The TGV Rail Network
Al Boraq, Africa's first high-speed train — Tangier to Casablanca in 2h10, and the expansion south
Al Boraq launched on November 15, 2018 — the first high-speed rail service in Africa. The line runs 323 kilometres from Tangier to Casablanca via Kenitra, cutting the journey time from 4 hours 45 minutes to 2 hours 10 minutes. The trains — Alstom Euroduplex double-deck TGVs — run at a maximum speed of 320 km/h. The project cost approximately $2.4 billion, co-financed by France, Saudi Arabia, Kuwait, and the UAE.
The Tangier-Kenitra section is the high-speed segment — 186 kilometres of dedicated track built to European LGV standards. South of Kenitra, the trains run on upgraded conventional track at reduced speed. The engineering was demanding — the route crosses the Gharb plain, which required extensive ground stabilisation due to soft alluvial soil.
Passenger numbers have exceeded projections. Al Boraq carried over 3 million passengers in 2023. The service runs roughly every hour during peak times, with business and economy classes. The impact on the Tangier-Casablanca corridor has been significant — business travel that once required overnight stays can now be done as day trips.

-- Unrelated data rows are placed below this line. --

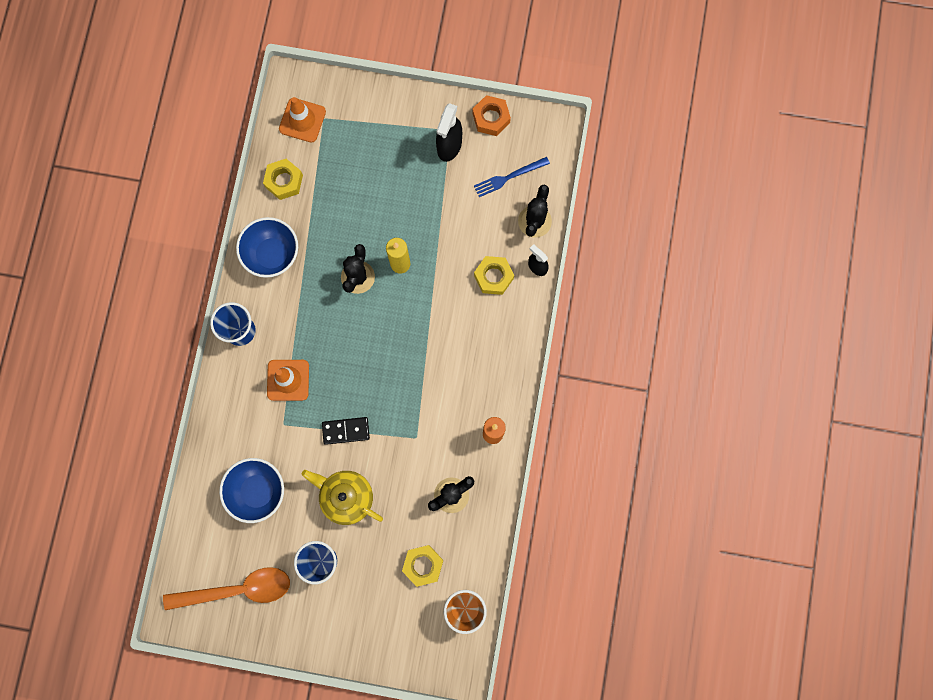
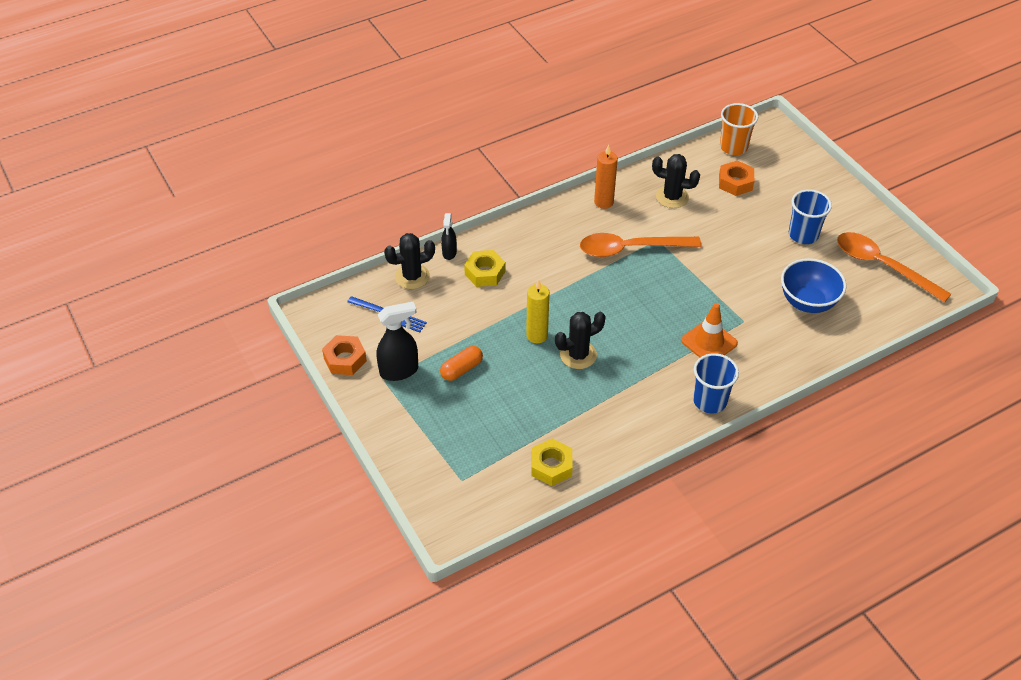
camera: 130 degrees left, 30 degrees down
(272, 255) = (624, 426): blue bowl -> none
(302, 120) = (480, 495): orange traffic cone -> none
(346, 430) = (702, 281): black domino -> none
(346, 497) = (745, 250): yellow teapot -> none
(414, 188) = (461, 369): none -> orange capsule
(423, 565) = (735, 182): yellow nut -> orange nut
(424, 408) = (630, 249): none -> orange spoon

The extension to Marrakech is the next phase. The Casablanca-Marrakech high-speed line — approximately 200 kilometres — is in advanced planning and early construction. When complete, it will connect Morocco's three largest cities and its two primary tourist destinations in a single high-speed corridor. Journey time from Tangier to Marrakech will drop from 8 hours to approximately 3 hours 30 minutes.
The broader vision is a national high-speed network connecting Tangier, Rabat, Casablanca, Marrakech, Fes, Meknes, and Oujda. The timeline extends to 2040. The World Cup in 2030 provides a deadline for the Marrakech extension and potentially an Agadir connection.
Morocco's rail ambition is strategic. The high-speed network positions Morocco as a modern, connected, investable country. It also concentrates development along the Atlantic corridor — reinforcing the economic dominance of the Tangier-Casablanca-Marrakech axis.